Normalmente, a dificuldade começa a ser percebida na compreensão da fala, isto porque a percepção de alguns sons específicos fica prejudicada, principalmente sons agudos. Nesses casos é comum as pessoas comentarem que “escutam, mas não entendem”. Isso ocorre pelo fato de alguns sons, principalmente consoantes, não serem ouvidos durante uma conversa, trazendo confusão ou a não compreensão de conversas.

Por isso que na maioria dos casos o paciente não percebe que está perdendo a audição. Geralmente acreditam que escutam o suficiente, relacionando pequenas dificuldades do dia a dia, como: falta de compreensão corriqueira em algumas falas ou pequenos barulhos que passam despercebidos. O que não percebem é que com o tempo, podem estar fazendo imenso esforço para ouvir, causando estresse e cansaço. Em casos mais graves, podem gerar isolamento social e depressão.

Tipos de Perda Auditiva

Você não consegue ouvir quando alguém conversa com você em locais ruidosos?

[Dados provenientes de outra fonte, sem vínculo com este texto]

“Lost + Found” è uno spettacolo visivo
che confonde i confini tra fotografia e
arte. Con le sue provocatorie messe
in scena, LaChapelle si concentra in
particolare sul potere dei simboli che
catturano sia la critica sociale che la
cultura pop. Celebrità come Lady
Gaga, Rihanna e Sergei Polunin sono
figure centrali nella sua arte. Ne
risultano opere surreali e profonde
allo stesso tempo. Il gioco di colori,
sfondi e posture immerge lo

Parece que todos estão sussurrando, e você pede para que eles repitam mais de uma vez a mesma frase?

Os sons da natureza aos poucos foram ficando longes e desaparecendo?

Estes são alguns dos sinais mais comuns de perda auditiva e podem ser um alerta inicial.

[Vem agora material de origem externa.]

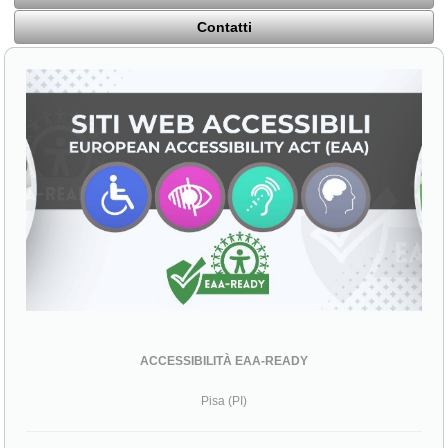
Contatti
ACCESSIBILITÀ EAA-READY
Pisa (PI)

Não devemos esquecer que existem diversos tipos de perda auditiva;

  • Perda auditiva condutiva: Quando o ouvido externo ou o médio não podem conduzir o som adequadamente, esse fenômeno é conhecido como perda auditiva condutiva. Responsáveis por conduzir o som do meio ambiente até a orelha.
  • Perda auditiva neurossensorial / sensorioneural: Quando as células ciliadas na cóclea estão ausentes ou danificadas, ocorre a perda auditiva neurossensorial. Ela pode ter uma causa genética ou pode ser o resultado de um traumatismo craniano, de uma exposição a ruído alto ou algo a mais no ambiente. A perda auditiva neurossensorial é também comum no processo de envelhecimento.
  • Perda auditiva mista: A perda auditiva mista vem a ser uma combinação de perda auditiva neurossensorial e condutiva. Ela é consequência de problemas tanto no ouvido interno quanto no ouvido externo ou médio.

Agora que sabemos quais são os tipos de lesões, é necessário testar sua audição com a ajuda de um profissional para saber se você realmente apresenta algum tipo de perda, caso exista é importante saber onde a lesão se encontra, para poder tratá-la de forma correta.

Dificuldades de quem tem Perda Auditiva

Um paciente que está em fase de perda auditiva, não diagnosticada, começa sofrer para se comunicar em lugares ruidosos, como shoppings, shows, festas ou lugares com grandes aglomerações. Passando normalizar o uso de leitura labial durante conversas ou adquirir o hábito de pedir para que seu parceiro de conversa repita inúmeras vezes até ter total compreensão das frases, piorando cada vez mais com o passar do tempo.

Principais Dificuldades

  1. Intolerância a sons intensos: Muito comum em pacientes com perda de audição é a hipersensibilidade em relação aos sons altos ou nem tão altos assim. Isso explica o motivo pelo qual falar muito alto com pacientes surdos pode ser prejudicial.
  2. Dificuldade com aparelhos auditivos: O indivíduo passa a ter dificuldade para escutar com os aparelhos eletrônicos e começa, gradativamente, a apresentar necessidade de aumentar o volume.
  3. Zumbidos: O zumbido pode ser caracterizado pela percepção de um som que não se relaciona a nenhum estímulo sonoro externo, como cliques, toques ou chiados. Podem ainda ser contínuos ou intermitentes, causando estresse e desconforto.

Como podemos notar a perda auditiva é capaz de provocar graves consequências cotidianas, para a perda de qualidade de vida, sendo imprescindível ficar alerta aos sinais e buscar um bom profissional da saúde para avaliação, diagnostico e conduta de cada caso.

Não deixe que a perda auditiva afete seus relacionamentos

A perda auditiva é uma experiencia difícil, mas é importante ter em mente que já existem soluções para quase todos os tipos de perda, como aparelhos auditivos com alta tecnologia e implantes cocleares. O uso diário do dispositivo de audição, o acompanhamento com profissionais capacitados e o apoio de familiares são fundamentais para que este paciente consiga resgatar sua autoestima e qualidade de vida.